Sassy and Lula are motherless, and they are cared for by Miss Dallas, a woman who has never had children and who is reluctant to answer Sassy’s questions about love and romance. So Sassy gleans most of her ideas of romance from reading True Confessions magazine, something her Daddy doesn’t approve of. Each chapter of Runaround opens with a quote from what appears to be True Confessions articles, and it’s easy to see how Sassy could get mixed up about love and romance if that’s what she thinks of as the norm.
If I have any reservations about Runaround, it’s that it brings up many issues that it doesn’t address in-depth enough. There are issues of class, sisters hurting and supporting each other, family secrets, and difficulties with family communication. And I thought Sassy’s tantrums were more appropriate for a toddler than an 11-year-old who should be able to control her anger and actions a bit more than she does. But those issues should give mother-daughter book clubs a lot to talk about. I recommend Runaround for book clubs with girls aged ten to thirteen.

----

What you need to do:
• 1. Rewrite the part of the review of Runaround that opens with the words containing "Sassy and Lula" and closes with "as the norm.", putting "Aunt Dallas" in place of "Miss Dallas".
• 2. List every issue that the review of Runaround says the book brings up without addressing in enough depth.
The material that comes next is separate from the review of Runaround.

----

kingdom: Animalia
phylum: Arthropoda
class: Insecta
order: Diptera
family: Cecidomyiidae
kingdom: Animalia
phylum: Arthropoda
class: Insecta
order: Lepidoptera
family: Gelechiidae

----

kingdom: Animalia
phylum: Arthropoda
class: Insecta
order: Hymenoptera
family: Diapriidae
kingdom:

----

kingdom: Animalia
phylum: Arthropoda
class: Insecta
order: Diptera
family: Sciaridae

----

The replies:
• 1.
Sassy and Lula are motherless, and they are cared for by Aunt Dallas, a woman who has never had children and who is reluctant to answer Sassy’s questions about love and romance. So Sassy gleans most of her ideas of romance from reading True Confessions magazine, something her Daddy doesn’t approve of. Each chapter of Runaround opens with a quote from what appears to be True Confessions articles, and it’s easy to see how Sassy could get mixed up about love and romance if that’s what she thinks of as the norm.

• 2.
- Class
- Sisters hurting and supporting each other
- Family secrets
- Difficulties with family communication